Béziers : extraits du courrier d’un enseignant à la Directrice Académique au sujet des affiches « le nouvel ami du policier » :

« J’ai le devoir d’appeler votre attention sur le problème spécifique posé aux enseignants des écoles élémentaires et plus encore sans doute dans les collèges et les lycées par la publication, la diffusion massive et le battage médiatique conséquent autour de l’affiche ci-jointe. (…) L’association des deux mots : armes et ami, du concept de nouveauté me paraît particulièrement perverse.
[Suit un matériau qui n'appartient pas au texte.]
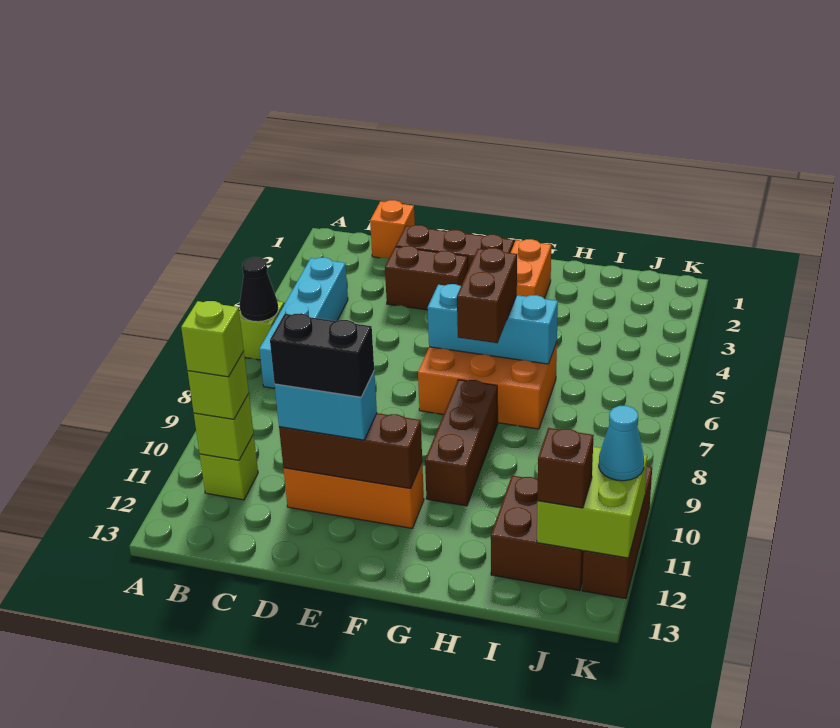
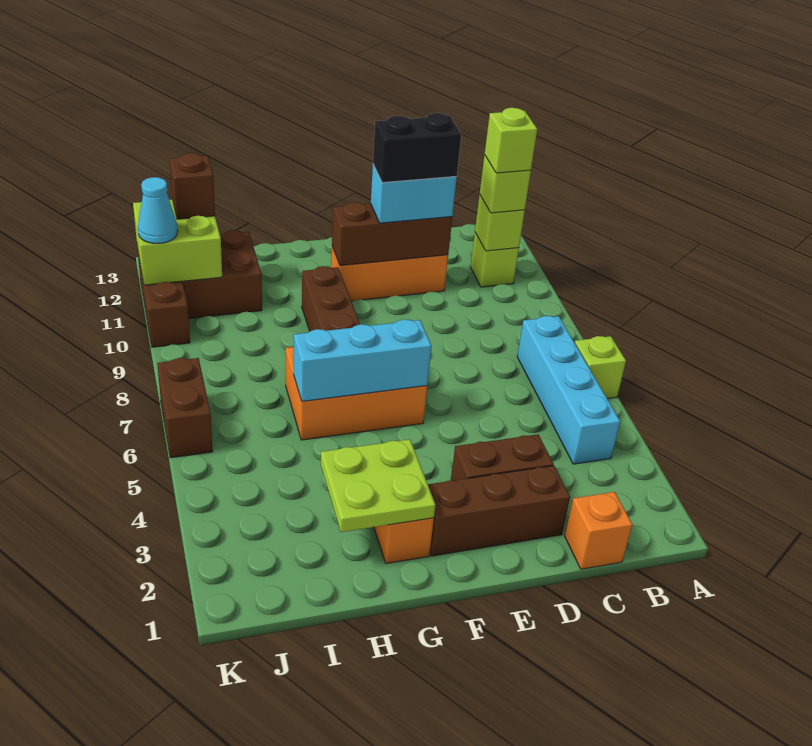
black 1x1 cone [240,257,278,322] -> none
none -> lime 2x2 plate [321,439,435,532]
brown 1x2 brick [457,248,517,343] -> brown 1x2 brick moved to [157,358,213,458]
(…) Il est bien entendu de notre devoir d’enseignants de répondre au mieux aux questions réellement posées par nos élèves en fonction de l’évolution de la société. Il ne faudrait pas que l’inconscience, l’aveuglement partisan ou simplement une méconnaissance totale des rapports sociaux et des réalités éducatives ne porte à graves conséquences. Je vous demande donc d’intervenir au plus vite pour le retrait de cette affiche portant une atteinte à l’ordre public au travers du rapport aux armes et à la police qu’elle véhicule. »

Bollène : « Depuis des années, je propose à mes élèves, suite au travail de classe, de venir aux commémorations du 11 novembre et du mai. En 2012, nos élèves de CM2 ont beaucoup travaillé sur la seconde guerre mondiale et ont pu rencontrer d’anciens résistants de Bollène.

Le 18 juin, lors de la cérémonie commémorative de l’appel, sept élèves étaient présents. Face au refus de la mairie de diffuser le Chant des Partisans, quelques personnes présentes ont rouspété. Là, deux adjoints se sont avancés et ont commencé à chanter la Marseillaise d’une manière très agressive. Les élèves ont eu peur et ont reculé. Je leur ai demandé de rentrer chez eux calmement. Plus jamais je ne voudrais remettre mes élèves dans une telle situation.

Au-delà de toute considération politique que les enfants n’ont pas, ils ont bien senti la violence de ce moment-là. »

Bravo et merci à ces courageux collègues de continuer à transmettre malgré tout les valeurs de notre République.